- [Document excerpt]:
<<<<
Thus described, the statute seems objectionable. Regarded as
extending the rule of liability for injury to persons which the
common law makes for the loss of or injury to things, the statute
seems defensible. And it was upon this ground that the supreme
court of the state defended and vindicated the statute. The court
said:
"The legislation is justifiable under the police power of the
state, so it has been held. It was enacted to make railroad
companies insurers of the safe transportation of their passengers,
as they were of baggage and freight, and no good reason is
suggested why a railroad company should be released from liability
for injuries received by a passenger while being transported over
its line, while the corporation must respond for any damages to his
baggage or freight."
Our jurisprudence affords examples of legal liability without
fault, and the deprivation of property without fault being
attributable to its owner. The law of deodands was such an example.
The personification of the ship in admiralty law is another. Other
examples are afforded in the liability of the husband for the torts
of the wife the liability of a master for the acts of his
servants.
In
Missouri Railway Co. v. Mackey, 127 U.
S. 205, a statute of Kansas abrogating the common law
rule exempting a master from liability to a servant for the
negligence of a fellow servant was sustained against the contention
that such statute violated the Fourteenth Amendment of the
Constitution
Page 183 U. S. 587
of the United States. And in
Minneapolis &c. Railway Co.
v. Herrick, 127 U. S. 210, a
statute of Iowa which extended liability for the "
willful
wrongs, whether of commission or omission," of the "agents,
engineers or other employees" of railroad companies was vindicated
against the double attack of being an unjust discrimination against
railroad corporations and the deprivation of property without due
process of law.
See also Tullis v. Lake Erie & Western
Railroad, 175 U. S. 348.
It seemed to the able judges who decided
Coggs v.
Bernard that, on account of the conditions which then
surrounded common carriers, public policy required responsibility
on their part for all injuries to and losses of goods entrusted to
them except such injuries and losses which occurred from the acts
of God or public enemies, and many years afterwards, Chancellor
Kent praised the decision of cases which declined to relax the rule
to excuse carriers for losses by fire. That rule was not and has
not been extended by the courts to passengers, and Chief Justice
Marshall, in speaking for this Court in
Boyce v.
>>>>
- [Work instructions]:
[a] From the court opinion on railroad liability, print the passage that begins at the words "The personification of" and stops after "Mackey, 127 U.".
[b] Carry on the court opinion on railroad liability from the point where it ends.

[Limb landmark coordinates]
<<<<
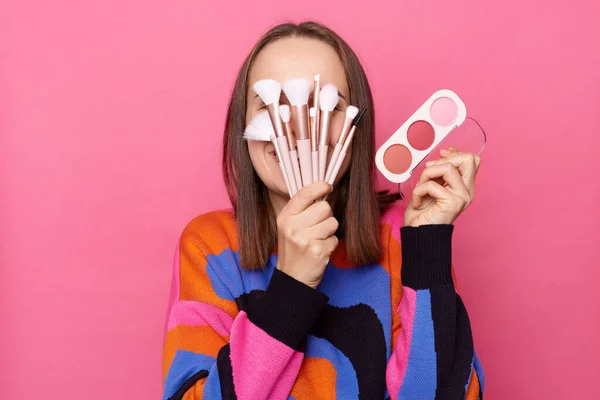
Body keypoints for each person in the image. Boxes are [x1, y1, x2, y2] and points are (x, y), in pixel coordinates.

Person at [161, 21, 484, 400]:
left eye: (325, 106)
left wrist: (427, 248)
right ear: (242, 129)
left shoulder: (404, 237)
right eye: (272, 107)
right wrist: (291, 287)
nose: (299, 128)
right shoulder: (211, 247)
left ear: (355, 127)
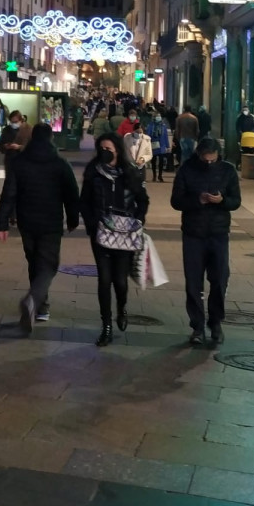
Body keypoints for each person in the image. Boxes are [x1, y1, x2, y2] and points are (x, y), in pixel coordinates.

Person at [0, 123, 80, 333]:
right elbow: (71, 193)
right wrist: (72, 218)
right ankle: (34, 300)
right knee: (49, 264)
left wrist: (2, 223)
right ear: (51, 137)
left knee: (34, 261)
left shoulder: (21, 162)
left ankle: (41, 306)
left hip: (27, 221)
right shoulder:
>>>>
- [Responses for each task]:
[a]
The personification of the ship in admiralty law is another. Other
examples are afforded in the liability of the husband for the torts
of the wife the liability of a master for the acts of his
servants.
In
Missouri Railway Co. v. Mackey, 127 U.

[b]
Anderson, 2 Pet. 150, refused to apply the rule to
slaves, saying:
"The law applicable to common carriers is one of great rigor.
Though to the extent to which it has been carried, and in the cases
to which it has been applied, we admit its necessity and its
policy, we do not think it ought to be carried farther, or applied
to new cases. We think it has not been applied to living men, and
that it ought not to be applied to them."
But because courts have not extended the doctrine to carriers of
passengers, it does not follow that a state legislature is
precluded from doing so. The common law doctrine was declared by
Chief Justice Holt in
Coggs v. Bernard to be
"a politic establishment, contrived by the policy of the law for
the safety of all persons the necessity of whose affairs obliges
them to trust these sorts of persons, that they may be safe in
their ways of dealing, for else these carriers might have an
opportunity of undoing all persons that had any dealings with them
by combining with thieves, etc., and yet doing it in such a
clandestine manner as would not be possible to be discovered. And
this is the reason the law is founded upon in that point. "
Page 183 U. S. 588
That reason may not apply to passengers, but other reasons do,
which arise from the conditions which exist in and surround modern
railroad transportation and which may be considered as strongly
justifying a rule of responsibility for injury to passengers which
makes sure, as the common rule law does, that responsibility be not
avoided by excuses which do not exist or the disproof of which
might be impossible.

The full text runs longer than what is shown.